Note: I wrote this post as a reflection on Thanksgiving, then learned of the death of Nelson Rolihlahla Mandela. Who better taught the world the power and possibility of going through a process of reconciliation as a way to the healing of a nation? May we honor him by learning from the model he set, and the process led by the Truth and Reconciliation Commission of South Africa.
On Thanksgiving Day, declarations of gratitude poured into social media. Facebook friends posted pictures of abundance, proclaiming their appreciation for family, friends, food and other unqualifiedly good things in their lives. These public statements were reminders to us all to appreciate what we have, and to see the good that is all around us.
My own reflections on gratitude this year were a little different. For the first time, I felt sincerely grateful not just for the many good things in my life, but for the most difficult and painful experiences I have gone through.
Six years ago on Thanksgiving I was recovering from surgery to excise cancer that was diagnosed just as my 24-year-marriage was ending. My process of grieving the multiple losses I faced that year was slow and protracted, and there were times I thought I would never emerge whole again. Friends were burdened by my bouts of depression and urged me to appreciate what I had. They saw me as stuck, and wanted me to be happy.
But by facing my hurts -- and especially, by looking at parts of myself that I hadn't wanted to see -- I was able to reach the point where I can now see all that pain as a gift. I don't take anything for granted anymore. I know what really matters, and what does not. I take better care of myself and others. I am healthier, happier, and more whole than I have ever been. Most importantly, I have come to better understand the suffering of others. This then allows me to share more fully in their happiness as well. I recognize the tears and love that bind us all in a shared experience of humanity.

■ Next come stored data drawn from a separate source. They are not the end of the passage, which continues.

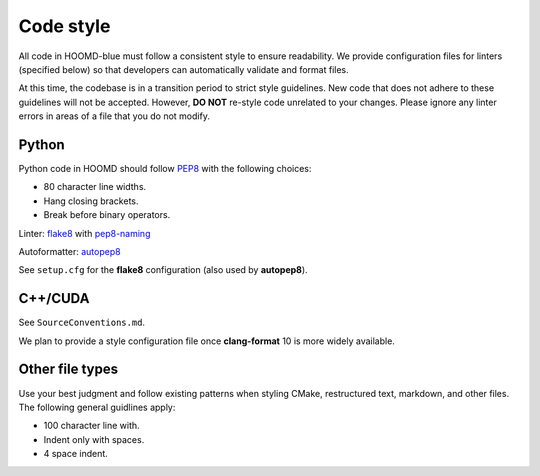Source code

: Code style
==========

All code in HOOMD-blue must follow a consistent style to ensure readability.
We provide configuration files for linters (specified below) so that developers
can automatically validate and format files.

At this time, the codebase is in a transition period to strict style
guidelines. New code that does not adhere to these guidelines will not be
accepted. However, **DO NOT** re-style code unrelated to your changes. Please
ignore any linter errors in areas of a file that you do not modify.

Python
------

Python code in HOOMD should follow `PEP8
<https://www.python.org/dev/peps/pep-0008>`_ with the following choices:

* 80 character line widths.
* Hang closing brackets.
* Break before binary operators.

Linter: `flake8 <http://flake8.pycqa.org/en/latest/>`_ with
`pep8-naming <https://pypi.org/project/pep8-naming/>`_

Autoformatter: `autopep8 <https://pypi.org/project/autopep8/>`_

See ``setup.cfg`` for the **flake8** configuration (also used by **autopep8**).

C++/CUDA
--------

See ``SourceConventions.md``.

We plan to provide a style configuration file once **clang-format** 10 is more
widely available.

Other file types
----------------

Use your best judgment and follow existing patterns when styling CMake,
restructured text, markdown, and other files. The following general guidlines
apply:

* 100 character line with.
* Indent only with spaces.
* 4 space indent.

Thus on Thanksgiving I was reminded of the unhealed pain that festers in this nation: the indigenous genocide that platitudes of gratitude too easily ignore or obscure. There is also the legacy of 250 years of slavery that has never been reconciled, and that reverberates to this day in inequitable and painful race relations. These are cancers that still fester in our body politic, despite whatever attempts have been made to excise them.
Some people tell those who decry these deeds the same thing I heard when I seemed stuck: "Get over it;" "Just be grateful for what you have;" "Forget it; let it go." But as a nation we have never engaged in a collective process of grieving, and because of that, we have never really healed, much less reconstructed ourselves. Diseases get passed on, or perpetuated in new forms.
What would it take for us really to acknowledge the pain that has been caused by conquest and colonization and slavery, and the many other ways that humans have invented to keep some people down and to divide one group against another? Could we trust that recognizing others' pain does not perpetuate it, and may in fact be the best way to release it, and our own suffering as well? Could we come to see the gifts that this offers to us all?
As an educator, I see this as a powerful challenge that teachers can and should take on, if we hope to build a better world: to help us learn how to hear the pain of others, grieve it deeply - and then to say, "No more." "Never again." To do this requires the courage to face our own pain, and to look at parts of ourselves we may not want to see, including our witting or unwitting complicity in the suffering of others. But by embracing grief, we open ourselves to the gifts that are hidden therein: the opportunity to rebuild ourselves, to take better care of ourselves and others, and to become happier, healthier and more whole than we have ever been.